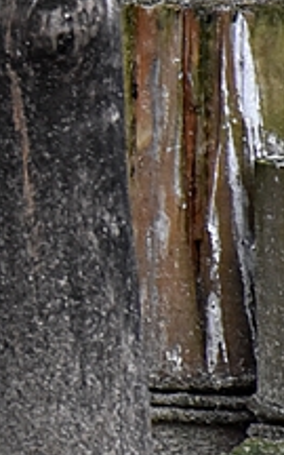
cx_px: -435
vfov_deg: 2.1
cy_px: 58
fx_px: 12582
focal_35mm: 1016
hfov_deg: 1.3
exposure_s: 1/500
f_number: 5.6
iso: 2000
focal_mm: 140
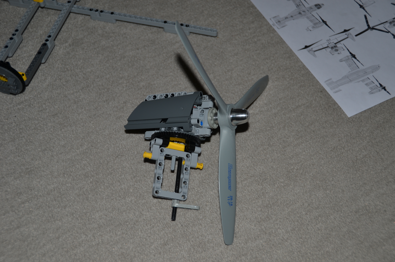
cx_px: 198
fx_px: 558
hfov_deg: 39.0
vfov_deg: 26.4
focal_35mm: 51
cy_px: 131
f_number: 4.2
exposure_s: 1/60
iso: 100
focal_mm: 34
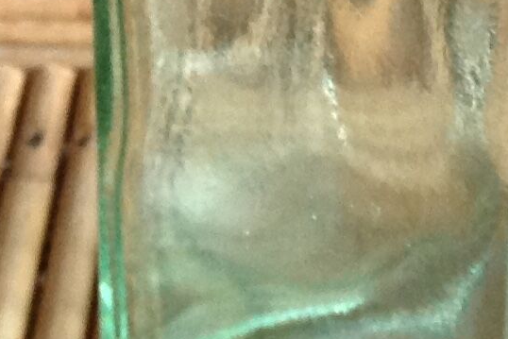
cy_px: -141
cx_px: 434
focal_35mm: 175
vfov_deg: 7.7
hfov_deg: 11.7
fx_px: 2470
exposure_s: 1/15
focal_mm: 4.28
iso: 160
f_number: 2.4
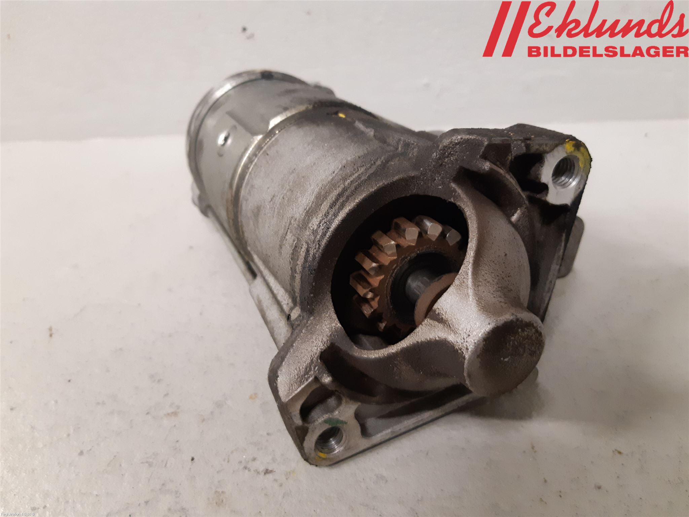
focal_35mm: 26
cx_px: 344
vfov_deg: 53.1
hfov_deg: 67.3
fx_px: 518
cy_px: 258
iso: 320
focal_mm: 3.93
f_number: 1.7
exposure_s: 1/50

- - -

→ TASK REQUIREMENTS: Write the entries above out again exactly, omitting each image.

→ TASK RESPONSE:
cx_px: -435
vfov_deg: 2.1
cy_px: 58
fx_px: 12582
focal_35mm: 1016
hfov_deg: 1.3
exposure_s: 1/500
f_number: 5.6
iso: 2000
focal_mm: 140
cx_px: 198
fx_px: 558
hfov_deg: 39.0
vfov_deg: 26.4
focal_35mm: 51
cy_px: 131
f_number: 4.2
exposure_s: 1/60
iso: 100
focal_mm: 34
cy_px: -141
cx_px: 434
focal_35mm: 175
vfov_deg: 7.7
hfov_deg: 11.7
fx_px: 2470
exposure_s: 1/15
focal_mm: 4.28
iso: 160
f_number: 2.4
focal_35mm: 26
cx_px: 344
vfov_deg: 53.1
hfov_deg: 67.3
fx_px: 518
cy_px: 258
iso: 320
focal_mm: 3.93
f_number: 1.7
exposure_s: 1/50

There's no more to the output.